*** Supplied material ***
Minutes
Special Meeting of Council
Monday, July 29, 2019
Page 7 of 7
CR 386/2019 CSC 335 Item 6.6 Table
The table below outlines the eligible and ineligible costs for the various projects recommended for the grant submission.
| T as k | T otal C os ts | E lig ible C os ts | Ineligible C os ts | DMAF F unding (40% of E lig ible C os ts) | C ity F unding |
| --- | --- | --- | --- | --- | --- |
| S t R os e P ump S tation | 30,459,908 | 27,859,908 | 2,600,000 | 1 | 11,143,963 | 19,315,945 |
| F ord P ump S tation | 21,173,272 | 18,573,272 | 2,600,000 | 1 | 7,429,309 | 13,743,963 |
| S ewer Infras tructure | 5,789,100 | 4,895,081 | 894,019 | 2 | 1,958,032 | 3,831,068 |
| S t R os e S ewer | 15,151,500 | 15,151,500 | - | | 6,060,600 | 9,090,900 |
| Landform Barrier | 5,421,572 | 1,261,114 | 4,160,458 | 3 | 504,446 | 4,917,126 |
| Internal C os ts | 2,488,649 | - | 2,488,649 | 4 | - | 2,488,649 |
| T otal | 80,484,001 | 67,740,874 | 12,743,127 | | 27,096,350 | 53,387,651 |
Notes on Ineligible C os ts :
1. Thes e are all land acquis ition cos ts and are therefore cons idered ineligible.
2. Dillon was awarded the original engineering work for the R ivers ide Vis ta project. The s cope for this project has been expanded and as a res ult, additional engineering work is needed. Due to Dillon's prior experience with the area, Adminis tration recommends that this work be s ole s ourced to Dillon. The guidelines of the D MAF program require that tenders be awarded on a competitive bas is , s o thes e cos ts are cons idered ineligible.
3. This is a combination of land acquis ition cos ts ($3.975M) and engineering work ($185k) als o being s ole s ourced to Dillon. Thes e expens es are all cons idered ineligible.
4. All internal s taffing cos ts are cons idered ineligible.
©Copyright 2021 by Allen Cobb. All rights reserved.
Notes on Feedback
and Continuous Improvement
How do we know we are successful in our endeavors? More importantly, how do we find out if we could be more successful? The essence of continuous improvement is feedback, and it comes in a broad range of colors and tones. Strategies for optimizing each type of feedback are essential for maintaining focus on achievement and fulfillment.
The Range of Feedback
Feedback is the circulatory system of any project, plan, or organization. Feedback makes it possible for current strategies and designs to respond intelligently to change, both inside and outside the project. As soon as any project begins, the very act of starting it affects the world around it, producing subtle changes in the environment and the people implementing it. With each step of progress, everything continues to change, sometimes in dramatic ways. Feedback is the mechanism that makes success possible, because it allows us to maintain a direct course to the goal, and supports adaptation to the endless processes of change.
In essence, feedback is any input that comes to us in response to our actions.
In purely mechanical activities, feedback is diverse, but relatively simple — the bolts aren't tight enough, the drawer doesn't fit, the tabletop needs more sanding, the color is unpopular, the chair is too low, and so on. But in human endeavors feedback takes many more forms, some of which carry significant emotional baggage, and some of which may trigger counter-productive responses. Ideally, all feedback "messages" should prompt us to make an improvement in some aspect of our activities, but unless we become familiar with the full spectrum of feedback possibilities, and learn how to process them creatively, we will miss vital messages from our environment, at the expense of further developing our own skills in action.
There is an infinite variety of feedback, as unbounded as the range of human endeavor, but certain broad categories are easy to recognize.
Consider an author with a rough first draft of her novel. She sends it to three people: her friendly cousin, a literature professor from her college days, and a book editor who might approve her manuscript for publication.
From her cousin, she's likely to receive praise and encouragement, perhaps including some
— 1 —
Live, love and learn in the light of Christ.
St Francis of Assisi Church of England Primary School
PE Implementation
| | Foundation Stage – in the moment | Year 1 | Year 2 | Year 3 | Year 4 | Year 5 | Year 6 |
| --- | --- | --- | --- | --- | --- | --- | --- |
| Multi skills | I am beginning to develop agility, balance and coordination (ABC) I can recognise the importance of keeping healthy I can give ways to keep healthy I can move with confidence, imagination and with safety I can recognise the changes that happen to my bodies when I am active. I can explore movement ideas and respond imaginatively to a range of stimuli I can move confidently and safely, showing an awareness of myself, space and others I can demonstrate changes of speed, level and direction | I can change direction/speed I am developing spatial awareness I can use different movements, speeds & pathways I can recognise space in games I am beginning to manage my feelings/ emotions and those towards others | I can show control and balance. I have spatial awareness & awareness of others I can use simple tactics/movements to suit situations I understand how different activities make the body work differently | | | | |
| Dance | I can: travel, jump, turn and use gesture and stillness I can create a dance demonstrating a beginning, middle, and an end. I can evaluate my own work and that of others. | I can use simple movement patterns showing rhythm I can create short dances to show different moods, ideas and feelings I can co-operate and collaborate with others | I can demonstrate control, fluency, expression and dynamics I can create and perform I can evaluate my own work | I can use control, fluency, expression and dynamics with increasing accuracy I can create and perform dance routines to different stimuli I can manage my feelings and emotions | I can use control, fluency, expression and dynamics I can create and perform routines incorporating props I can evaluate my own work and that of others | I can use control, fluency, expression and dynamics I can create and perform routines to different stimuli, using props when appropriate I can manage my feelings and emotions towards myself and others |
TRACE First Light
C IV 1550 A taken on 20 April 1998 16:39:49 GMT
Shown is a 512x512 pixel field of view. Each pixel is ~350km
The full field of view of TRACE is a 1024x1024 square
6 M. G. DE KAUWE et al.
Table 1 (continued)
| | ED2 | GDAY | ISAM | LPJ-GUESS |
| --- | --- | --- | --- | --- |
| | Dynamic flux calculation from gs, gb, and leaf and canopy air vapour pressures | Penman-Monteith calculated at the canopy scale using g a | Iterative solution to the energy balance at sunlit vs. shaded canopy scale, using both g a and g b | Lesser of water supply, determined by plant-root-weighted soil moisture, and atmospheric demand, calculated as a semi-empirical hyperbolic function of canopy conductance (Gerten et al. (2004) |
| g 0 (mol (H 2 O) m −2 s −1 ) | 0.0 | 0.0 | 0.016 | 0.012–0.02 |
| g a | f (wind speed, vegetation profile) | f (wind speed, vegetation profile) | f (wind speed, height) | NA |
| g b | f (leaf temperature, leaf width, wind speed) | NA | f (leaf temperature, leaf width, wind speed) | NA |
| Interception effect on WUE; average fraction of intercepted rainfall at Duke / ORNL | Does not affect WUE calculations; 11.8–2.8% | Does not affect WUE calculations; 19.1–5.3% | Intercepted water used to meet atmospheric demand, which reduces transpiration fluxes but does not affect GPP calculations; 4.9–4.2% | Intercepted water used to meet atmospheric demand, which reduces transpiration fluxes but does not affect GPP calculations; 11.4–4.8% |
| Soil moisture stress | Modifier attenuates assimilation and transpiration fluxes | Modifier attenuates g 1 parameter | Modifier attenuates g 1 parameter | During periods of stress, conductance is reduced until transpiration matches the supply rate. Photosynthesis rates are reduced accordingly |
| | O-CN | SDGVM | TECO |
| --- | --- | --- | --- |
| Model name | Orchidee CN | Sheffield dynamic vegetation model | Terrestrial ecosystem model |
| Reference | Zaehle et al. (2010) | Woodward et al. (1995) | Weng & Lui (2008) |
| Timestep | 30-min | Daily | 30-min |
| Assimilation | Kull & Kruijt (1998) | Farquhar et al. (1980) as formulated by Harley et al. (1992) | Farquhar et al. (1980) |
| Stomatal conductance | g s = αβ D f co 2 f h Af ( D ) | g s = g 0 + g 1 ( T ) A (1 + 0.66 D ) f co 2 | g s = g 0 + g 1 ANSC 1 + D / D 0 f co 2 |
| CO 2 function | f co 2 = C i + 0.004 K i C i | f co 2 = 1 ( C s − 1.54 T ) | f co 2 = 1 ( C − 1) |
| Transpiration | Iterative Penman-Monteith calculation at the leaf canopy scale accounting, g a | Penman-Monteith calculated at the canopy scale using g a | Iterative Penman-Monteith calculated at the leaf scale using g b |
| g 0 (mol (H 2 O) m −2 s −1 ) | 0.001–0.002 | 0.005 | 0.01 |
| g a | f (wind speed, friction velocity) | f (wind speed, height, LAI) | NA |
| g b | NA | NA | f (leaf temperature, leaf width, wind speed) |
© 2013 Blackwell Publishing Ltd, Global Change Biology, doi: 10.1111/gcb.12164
*** End of Supplied material ***
■ **Your task**
Which of the lines in the data contain the string "function"? Return each one.

■ **Solution to this problem**
| | Dynamic flux calculation from gs, gb, and leaf and canopy air vapour pressures | Penman-Monteith calculated at the canopy scale using g a | Iterative solution to the energy balance at sunlit vs. shaded canopy scale, using both g a and g b | Lesser of water supply, determined by plant-root-weighted soil moisture, and atmospheric demand, calculated as a semi-empirical hyperbolic function of canopy conductance (Gerten et al. (2004) |
| CO 2 function | f co 2 = C i + 0.004 K i C i | f co 2 = 1 ( C s − 1.54 T ) | f co 2 = 1 ( C − 1) |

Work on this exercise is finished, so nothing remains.